A Similarity Model of the Cooling Process of Fluids during Transportation^†

Round 1

Reviewer 1 Report

Dear authors,

your work tries to generalize the relationship between some important physical properties that are affected by the transportation of the fluids, managing to simulate the underlying complex, and not easy to describe, mathematical equations that govern this phenomenon. Your approach achieves great results, while its complexity is much looser than this of the actual problem. I have some minor issues, that i describe here:

•  your work seems easy to follow, but there are some presentation  and syntax defects. More specifically, the Section 1 needs to close with a paragraph that summarizes what follows in the next Sections, rather than the current closing. Please also capitalize the word Section, when you refer to manuscript's Sections.
• some related works along with their modeling approaches, or some further comments should be added in Section 2,
• System (10) cannot be presented through a matrix, but with a bracket that included the corresponding equations. Please re-write this part,
• in lines 139-141 you define some arguments and entities that are mentioned previously, in formula (6), where you do not describe them, and it is really difficult for the reader to understand it easily.
• Moreover, formulas (11) and (20) have a double notation: besides the aforementioned ordering, they also have another one, mentioned as (1) and (2). Please be more careful with such mistakes.
• The figures 3,4, and 5 also seem too simplistic. You could either provide more curves from additional simulations, or provide curves that come from different models or similar assumptions, either more simplified or less ones.
• Finally, during the regression task that you solved, how was actually used the mentioned number of recordings (972) ? Did you make any train/test split for getting these metrics? Please provide some further comments, and discuss or mention in the conclusions that other regression models could also be exploited. Since this model seems to be captured easily by a few labeled data, some semi-supervised regression methods could be exploited: https://doi.org/10.1016/j.patrec.2019.07.022.

Author Response

The comments to the reviewer questions are in attached.

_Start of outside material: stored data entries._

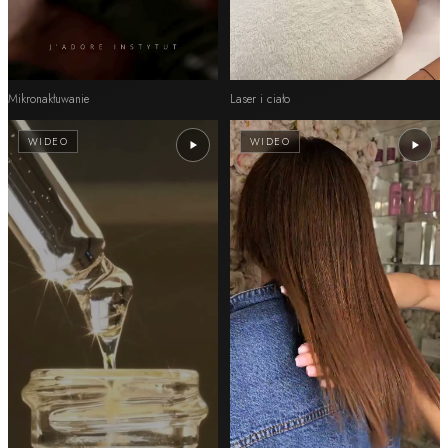
Mikronakłuwanie
Laser i ciało
WIDEO
WIDEO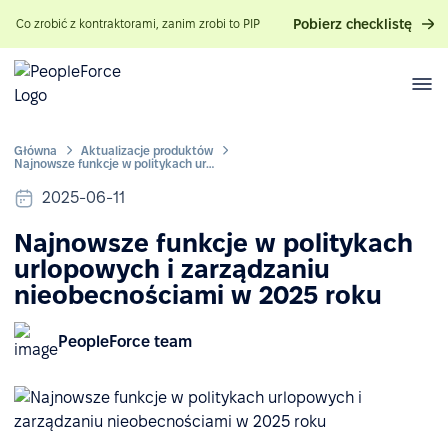
Pobierz checklistę
Co zrobić z kontraktorami, zanim zrobi to PIP
Główna
Aktualizacje produktów
Najnowsze funkcje w politykach urlopowych i zarządzaniu nieobecnościami w 2025 roku
2025-06-11
Najnowsze funkcje w politykach
urlopowych i zarządzaniu
nieobecnościami w 2025 roku
PeopleForce team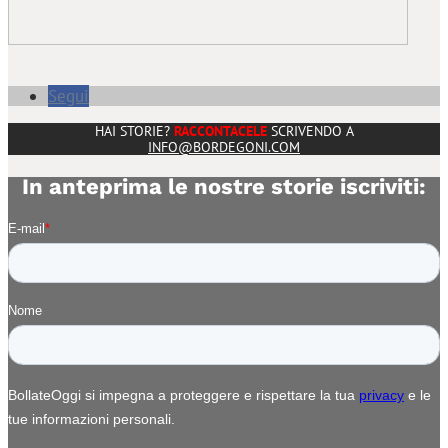
Segui
HAI STORIE?
RACCONTACELE
SCRIVENDO A
INFO@BORDEGONI.COM
In anteprima le nostre storie iscriviti: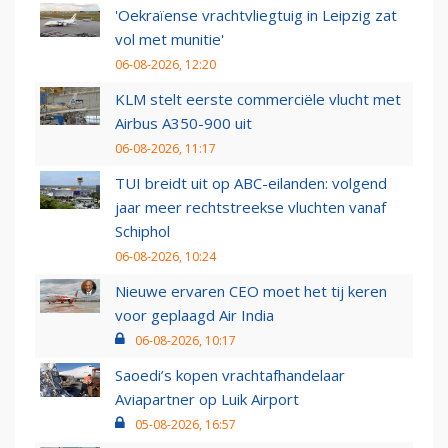
'Oekraïense vrachtvliegtuig in Leipzig zat
vol met munitie'
06-08-2026, 12:20
KLM stelt eerste commerciële vlucht met
Airbus A350-900 uit
06-08-2026, 11:17
TUI breidt uit op ABC-eilanden: volgend
jaar meer rechtstreekse vluchten vanaf
Schiphol
06-08-2026, 10:24
Nieuwe ervaren CEO moet het tij keren
voor geplaagd Air India
06-08-2026, 10:17
Saoedi’s kopen vrachtafhandelaar
Aviapartner op Luik Airport
05-08-2026, 16:57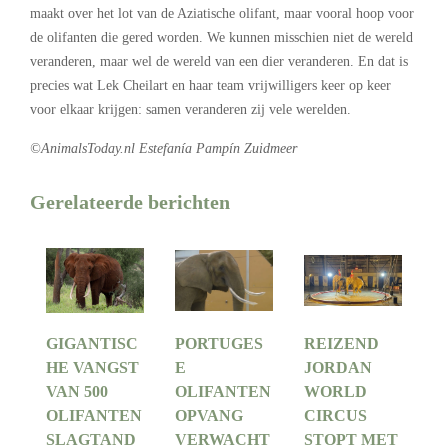
maakt over het lot van de Aziatische olifant, maar vooral hoop voor
de olifanten die gered worden. We kunnen misschien niet de wereld
veranderen, maar wel de wereld van een dier veranderen. En dat is
precies wat Lek Cheilart en haar team vrijwilligers keer op keer
voor elkaar krijgen: samen veranderen zij vele werelden.
©AnimalsToday.nl Estefanía Pampín Zuidmeer
Gerelateerde berichten
GIGANTISC
PORTUGES
REIZEND
HE VANGST
E
JORDAN
VAN 500
OLIFANTEN
WORLD
OLIFANTEN
OPVANG
CIRCUS
SLAGTAND
VERWACHT
STOPT MET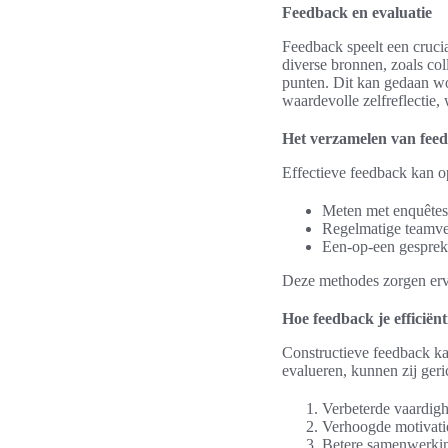
Feedback en evaluatie
Feedback speelt een crucia
diverse bronnen, zoals col
punten. Dit kan gedaan wo
waardevolle zelfreflectie,
Het verzamelen van fee
Effectieve feedback kan 
Meten met enquêtes
Regelmatige teamve
Een-op-een gesprek
Deze methodes zorgen ervoo
Hoe feedback je efficiën
Constructieve feedback kan
evalueren, kunnen zij geri
Verbeterde vaardig
Verhoogde motivati
Betere samenwerki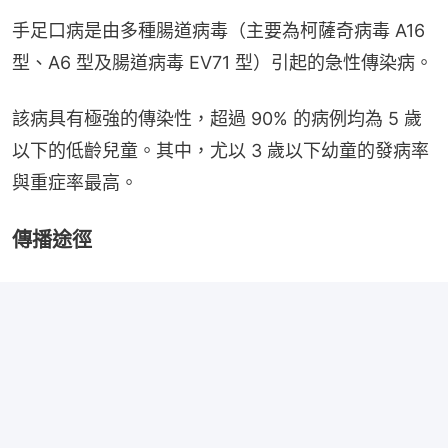
手足口病是由多種腸道病毒（主要為柯薩奇病毒 A16 
型、A6 型及腸道病毒 EV71 型）引起的急性傳染病。
該病具有極強的傳染性，超過 90% 的病例均為 5 歲
以下的低齡兒童。其中，尤以 3 歲以下幼童的發病率
與重症率最高。
傳播途徑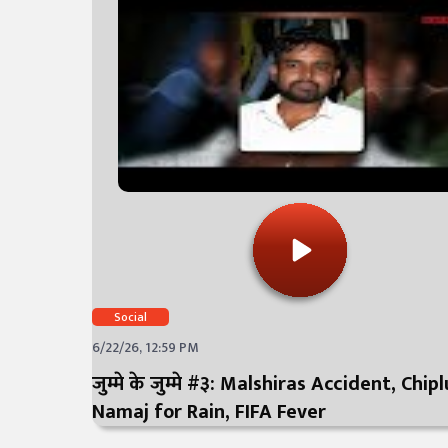
Social
6/22/26, 12:59 PM
जुम्मे के जुम्मे #३: Malshiras Accident, Chip
Namaj for Rain, FIFA Fever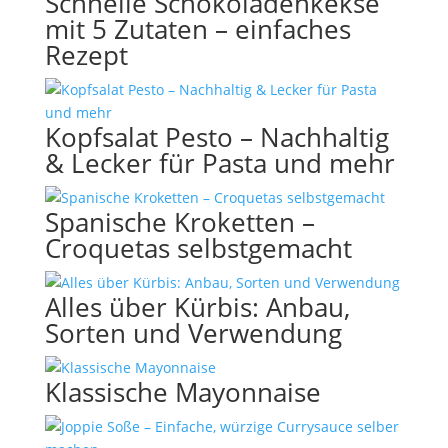
Schnelle Schokoladenkekse
mit 5 Zutaten – einfaches
Rezept
Kopfsalat Pesto – Nachhaltig
& Lecker für Pasta und mehr
Spanische Kroketten –
Croquetas selbstgemacht
Alles über Kürbis: Anbau,
Sorten und Verwendung
Klassische Mayonnaise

Author Response File: Author Response.pdf

Reviewer 2 Report

The paper presents a detailed and well-qualified study. I suggest accepting the paper as it is.

Author Response

Review – no comments to present.

Reviewer 3 Report

In the reviewer's opinion, the paper cannot be accepted as it is for publication. Strong improvements are required from the authors. Please find in the following the reasons of this harsh suggestion.

• Innovation from the present paper is not clear at all; the authors are presenting a problem which is rather simple to be solved from both equations and numerical predictions point of views,
• Please provide details about governing equations, and rearrange also boundary conditions and numerical solution description referred to the problem here investigated (section 4). This is mandatory to let the paper considered for publication,
• For a cylinder, Eq. (1) should not be 4*d? Are the authors considering layer thickness too?
• How did the authors model the upper part of the tank in Fig. 1? Are they neglecting interpenetration (i.e., evaporation then air humidity change) between the two fluids?
• Please describe to which fluids (or, equivalently, temperature ranges) are the viscosity investigated making references (see Fig. 3)

Author Response

The comments to the reviewer questions are in attached.

Author Response File: Author Response.pdf

Round 2

Reviewer 3 Report

The paper can be accepted for publication